Theorem Prover as a Judge for Synthetic Data Generation
Joshua Ong Jun Leang, Giwon Hong, Wenda Li, Shay B. Cohen
cs.AI
Feb 18, 2025 · v1
TL;DR
Uses the Lean prover to verify autoformalized LLM reasoning steps, judging synthetic data and providing reinforcement-learning feedback.
Abstract
The demand for synthetic data in mathematical reasoning has increased due to its potential to enhance the mathematical capabilities of large language models (LLMs). However, ensuring the validity of intermediate reasoning steps remains a significant challenge, affecting data quality. While formal verification via theorem provers effectively validates LLM reasoning, the autoformalisation of mathematical proofs remains error-prone. In response, we introduce iterative autoformalisation, an approach that iteratively refines theorem prover formalisation to mitigate errors, thereby increasing the execution rate on the Lean prover from 60% to 87%. Building upon that, we introduce Theorem Prover as a Judge (TP-as-a-Judge), a method that employs theorem prover formalisation to rigorously assess LLM intermediate reasoning, effectively integrating autoformalisation with synthetic data generation. Finally, we present Reinforcement Learning from Theorem Prover Feedback (RLTPF), a framework that replaces human annotation with theorem prover feedback in Reinforcement Learning from Human Feedback (RLHF). Across multiple LLMs, applying TP-as-a-Judge and RLTPF improves benchmarks with only 3,508 samples, achieving 5.56% accuracy gain on Mistral-7B for MultiArith, 6.00% on Llama-2-7B for SVAMP, and 3.55% on Llama-3.1-8B for AQUA.
Problem
Ensuring validity of intermediate reasoning steps in LLM-generated mathematical solutions is difficult, affecting synthetic training data quality. Autoformalisation of mathematical proofs into theorem provers remains error-prone, with only about 60% execution rate on the Lean prover.
Approach
Iterative autoformalisation refines theorem prover formalisation over multiple rounds to mitigate errors.
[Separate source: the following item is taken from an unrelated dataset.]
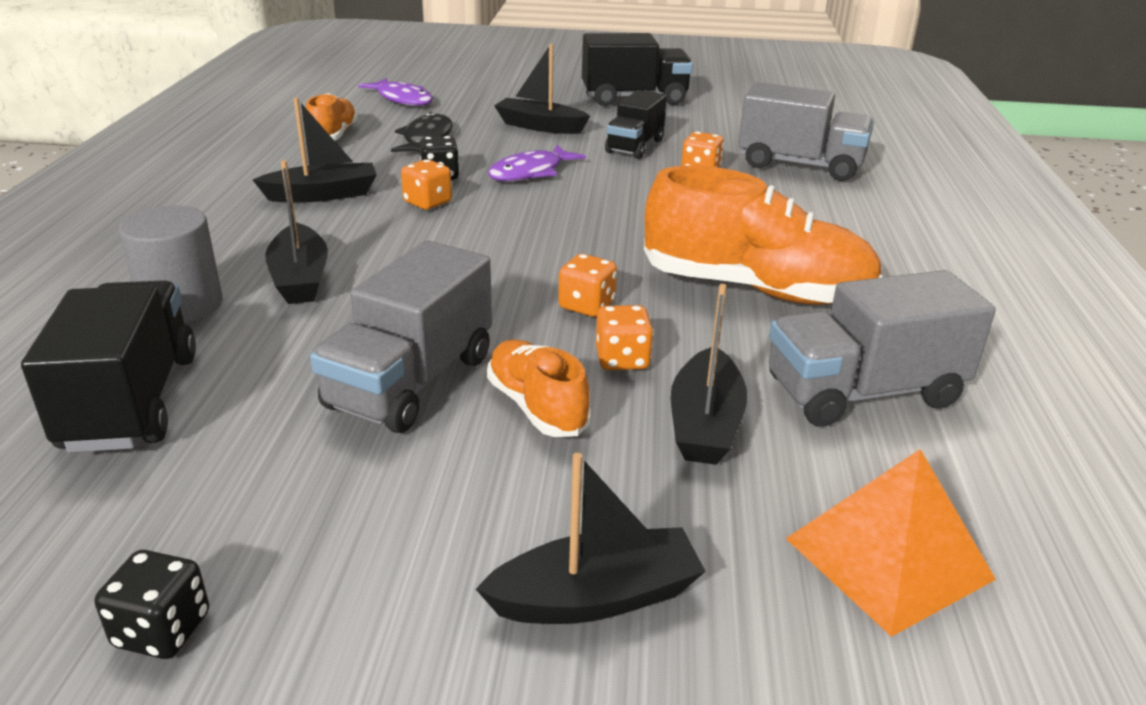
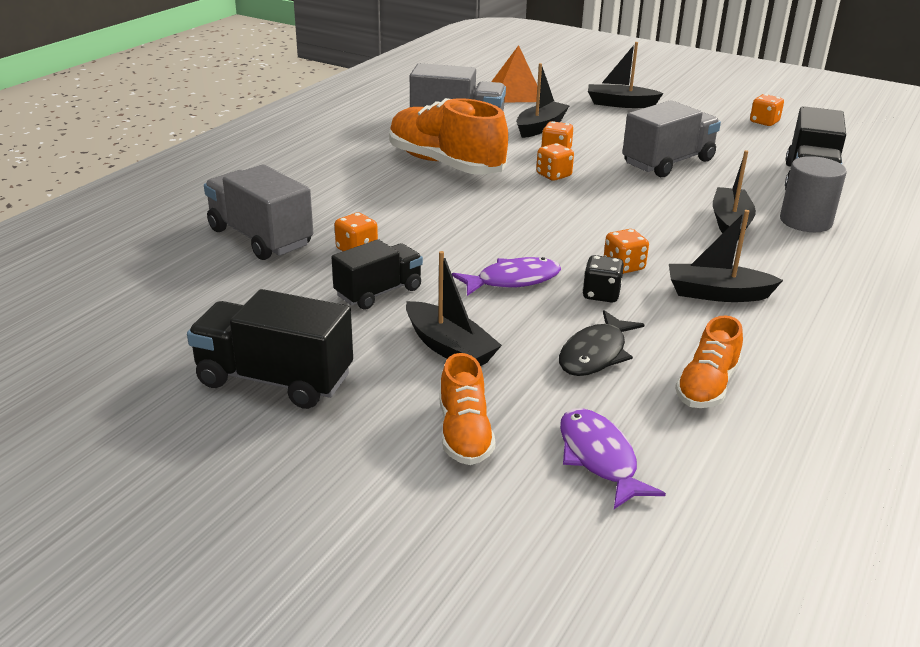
camera: 155 degrees left, 0 degrees up
black dice [95,550,209,659] -> orange dice [750,94,784,126]
orange shoe [487,340,591,437] -> orange shoe moved to [439,353,496,465]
TP-as-a-Judge uses theorem prover formalisation to assess LLM intermediate reasoning and filter synthetic data. RLTPF (Reinforcement Learning from Theorem Prover Feedback) replaces human annotation with theorem prover verification signals in the RLHF framework, using SFT and DPO on verified/false reasoning chains.
Results
Iterative autoformalisation increases Lean execution rate from 60% to 87%. With only 3,508 training samples, the method achieves 5.56% accuracy gain on Mistral-7B for MultiArith, 6.00% on Llama-2-7B for SVAMP, and 3.55% on Llama-3.1-8B for AQUA.